- Bear Valley Location within Minnesota Bear Valley Location within the United States
- Coordinates: 44°18′12″N 92°28′39″W﻿ / ﻿44.30333°N 92.47750°W
- Country: United States
- State: Minnesota
- County: Wabasha County
- Township: Chester Township
- Elevation: 981 ft (299 m)
- Time zone: UTC-6 (Central (CST))
- • Summer (DST): UTC-5 (CDT)
- ZIP code: 55956 and 55041
- Area code: 507
- GNIS feature ID: 654590

= Bear Valley, Minnesota =

Unincorporated community in Minnesota, United States

Bear Valley is an unincorporated community in Chester Township, Wabasha County, Minnesota, United States.

==Geography==
The community is located along Wabasha County Road 3 near Zumbro Falls. Cold Creek, a valley tributary of the nearby Zumbro River, flows through the community. 635th Street, 638th Street, and County Road 68 are also in the immediate area.
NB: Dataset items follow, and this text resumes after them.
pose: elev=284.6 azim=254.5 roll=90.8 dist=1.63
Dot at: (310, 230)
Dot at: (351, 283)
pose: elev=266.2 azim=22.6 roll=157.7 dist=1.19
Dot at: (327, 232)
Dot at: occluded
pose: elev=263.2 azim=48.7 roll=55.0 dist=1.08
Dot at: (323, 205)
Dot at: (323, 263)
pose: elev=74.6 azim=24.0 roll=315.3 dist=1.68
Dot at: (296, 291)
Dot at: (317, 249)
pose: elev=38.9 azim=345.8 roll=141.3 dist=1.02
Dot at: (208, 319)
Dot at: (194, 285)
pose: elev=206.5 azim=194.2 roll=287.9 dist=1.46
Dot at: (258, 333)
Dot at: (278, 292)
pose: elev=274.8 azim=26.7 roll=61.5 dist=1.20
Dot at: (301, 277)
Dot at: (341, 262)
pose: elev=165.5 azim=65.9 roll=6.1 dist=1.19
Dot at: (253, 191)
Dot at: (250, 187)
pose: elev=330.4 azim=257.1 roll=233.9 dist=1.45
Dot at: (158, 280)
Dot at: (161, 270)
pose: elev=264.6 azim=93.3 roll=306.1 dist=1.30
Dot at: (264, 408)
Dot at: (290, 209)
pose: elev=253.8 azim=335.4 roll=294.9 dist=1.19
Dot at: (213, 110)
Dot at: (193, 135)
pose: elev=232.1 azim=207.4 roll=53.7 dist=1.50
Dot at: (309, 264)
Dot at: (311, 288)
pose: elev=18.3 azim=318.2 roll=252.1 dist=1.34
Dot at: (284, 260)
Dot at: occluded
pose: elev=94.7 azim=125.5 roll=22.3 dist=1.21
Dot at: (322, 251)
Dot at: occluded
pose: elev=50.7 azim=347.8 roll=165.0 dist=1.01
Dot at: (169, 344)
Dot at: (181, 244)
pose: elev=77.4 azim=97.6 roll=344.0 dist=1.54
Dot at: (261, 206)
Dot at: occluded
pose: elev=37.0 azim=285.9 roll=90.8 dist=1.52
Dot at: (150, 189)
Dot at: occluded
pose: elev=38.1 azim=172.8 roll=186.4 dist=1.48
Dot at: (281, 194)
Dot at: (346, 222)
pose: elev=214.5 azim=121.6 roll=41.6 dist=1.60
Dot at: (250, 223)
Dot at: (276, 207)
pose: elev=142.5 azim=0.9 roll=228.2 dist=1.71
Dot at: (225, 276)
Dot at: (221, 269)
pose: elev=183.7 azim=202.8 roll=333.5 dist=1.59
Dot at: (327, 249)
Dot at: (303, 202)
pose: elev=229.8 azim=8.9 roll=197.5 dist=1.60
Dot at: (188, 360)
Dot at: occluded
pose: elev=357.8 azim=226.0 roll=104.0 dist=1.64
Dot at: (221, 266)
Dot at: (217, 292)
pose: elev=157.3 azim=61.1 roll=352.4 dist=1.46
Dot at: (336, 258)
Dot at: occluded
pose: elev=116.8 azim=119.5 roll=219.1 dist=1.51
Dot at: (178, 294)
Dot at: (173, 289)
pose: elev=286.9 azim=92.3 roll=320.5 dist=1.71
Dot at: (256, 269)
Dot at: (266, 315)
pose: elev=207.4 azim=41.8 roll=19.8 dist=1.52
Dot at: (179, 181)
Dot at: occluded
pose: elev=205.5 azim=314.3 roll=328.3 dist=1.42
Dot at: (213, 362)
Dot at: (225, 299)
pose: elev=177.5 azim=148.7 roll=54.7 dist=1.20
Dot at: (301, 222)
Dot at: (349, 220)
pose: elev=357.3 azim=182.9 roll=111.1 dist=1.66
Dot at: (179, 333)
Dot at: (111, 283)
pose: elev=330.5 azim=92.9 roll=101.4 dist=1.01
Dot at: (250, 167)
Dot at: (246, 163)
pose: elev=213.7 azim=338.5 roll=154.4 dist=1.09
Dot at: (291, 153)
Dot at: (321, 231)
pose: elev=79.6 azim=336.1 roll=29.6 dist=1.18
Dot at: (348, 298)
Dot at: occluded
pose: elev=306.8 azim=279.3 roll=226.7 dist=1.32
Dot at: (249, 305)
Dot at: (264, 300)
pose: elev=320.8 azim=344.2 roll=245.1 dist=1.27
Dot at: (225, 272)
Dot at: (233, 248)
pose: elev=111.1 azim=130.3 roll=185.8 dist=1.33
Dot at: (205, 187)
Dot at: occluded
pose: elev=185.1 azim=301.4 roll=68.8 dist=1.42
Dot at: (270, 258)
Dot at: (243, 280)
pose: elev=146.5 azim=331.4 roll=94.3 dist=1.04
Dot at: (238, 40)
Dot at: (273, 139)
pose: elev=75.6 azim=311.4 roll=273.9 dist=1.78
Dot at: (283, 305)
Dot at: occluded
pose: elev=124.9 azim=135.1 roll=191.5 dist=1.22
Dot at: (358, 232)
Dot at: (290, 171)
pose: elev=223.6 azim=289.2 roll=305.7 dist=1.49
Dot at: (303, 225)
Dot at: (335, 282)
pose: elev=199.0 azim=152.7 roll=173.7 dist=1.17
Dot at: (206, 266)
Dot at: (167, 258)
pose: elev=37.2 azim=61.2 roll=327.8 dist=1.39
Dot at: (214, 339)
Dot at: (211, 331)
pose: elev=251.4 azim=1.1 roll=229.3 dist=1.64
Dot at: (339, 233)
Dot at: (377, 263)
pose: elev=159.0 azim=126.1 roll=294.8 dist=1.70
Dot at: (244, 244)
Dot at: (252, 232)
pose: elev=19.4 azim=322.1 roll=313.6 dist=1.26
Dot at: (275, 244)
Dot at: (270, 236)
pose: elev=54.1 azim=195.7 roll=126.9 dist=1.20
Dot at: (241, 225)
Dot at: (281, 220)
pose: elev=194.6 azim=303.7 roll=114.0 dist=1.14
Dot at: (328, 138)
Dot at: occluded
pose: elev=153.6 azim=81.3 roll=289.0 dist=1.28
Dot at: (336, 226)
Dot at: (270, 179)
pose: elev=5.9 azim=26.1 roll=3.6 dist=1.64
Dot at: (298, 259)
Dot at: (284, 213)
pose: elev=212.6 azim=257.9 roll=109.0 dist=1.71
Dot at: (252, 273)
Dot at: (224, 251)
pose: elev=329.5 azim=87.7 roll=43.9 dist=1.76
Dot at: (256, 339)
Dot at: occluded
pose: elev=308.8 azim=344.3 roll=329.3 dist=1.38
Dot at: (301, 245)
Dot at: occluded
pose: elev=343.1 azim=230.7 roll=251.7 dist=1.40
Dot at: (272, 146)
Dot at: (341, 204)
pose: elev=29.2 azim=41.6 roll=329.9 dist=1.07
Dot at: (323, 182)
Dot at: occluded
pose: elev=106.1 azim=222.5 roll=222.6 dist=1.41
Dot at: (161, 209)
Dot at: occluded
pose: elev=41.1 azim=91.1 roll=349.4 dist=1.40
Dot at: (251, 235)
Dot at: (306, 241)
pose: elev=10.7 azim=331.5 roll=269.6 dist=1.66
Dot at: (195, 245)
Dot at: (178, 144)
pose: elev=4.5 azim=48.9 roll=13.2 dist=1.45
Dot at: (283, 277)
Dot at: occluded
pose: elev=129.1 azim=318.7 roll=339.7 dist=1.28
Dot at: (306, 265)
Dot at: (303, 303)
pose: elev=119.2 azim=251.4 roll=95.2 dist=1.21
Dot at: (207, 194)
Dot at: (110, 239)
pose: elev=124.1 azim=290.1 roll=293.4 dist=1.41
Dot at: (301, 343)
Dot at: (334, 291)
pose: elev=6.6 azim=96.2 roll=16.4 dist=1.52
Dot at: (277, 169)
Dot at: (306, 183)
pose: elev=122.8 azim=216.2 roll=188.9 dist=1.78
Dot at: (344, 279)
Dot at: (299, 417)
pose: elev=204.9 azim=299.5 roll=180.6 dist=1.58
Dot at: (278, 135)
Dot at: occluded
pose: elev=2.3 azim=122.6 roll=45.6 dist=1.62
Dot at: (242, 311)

Other nearby places include Zumbro Falls, Mazeppa, Oak Center, Lake City, and Bellechester.

==History==
A post office called Bear Valley was established in 1857, and remained in operation until 1902. The community was so named on account of a bear sighting by early settlers in the valley.

The Grange association at Bear Valley was one of the earliest in Minnesota, established in 1870. The Bear Valley Grange Hall was built in 1874.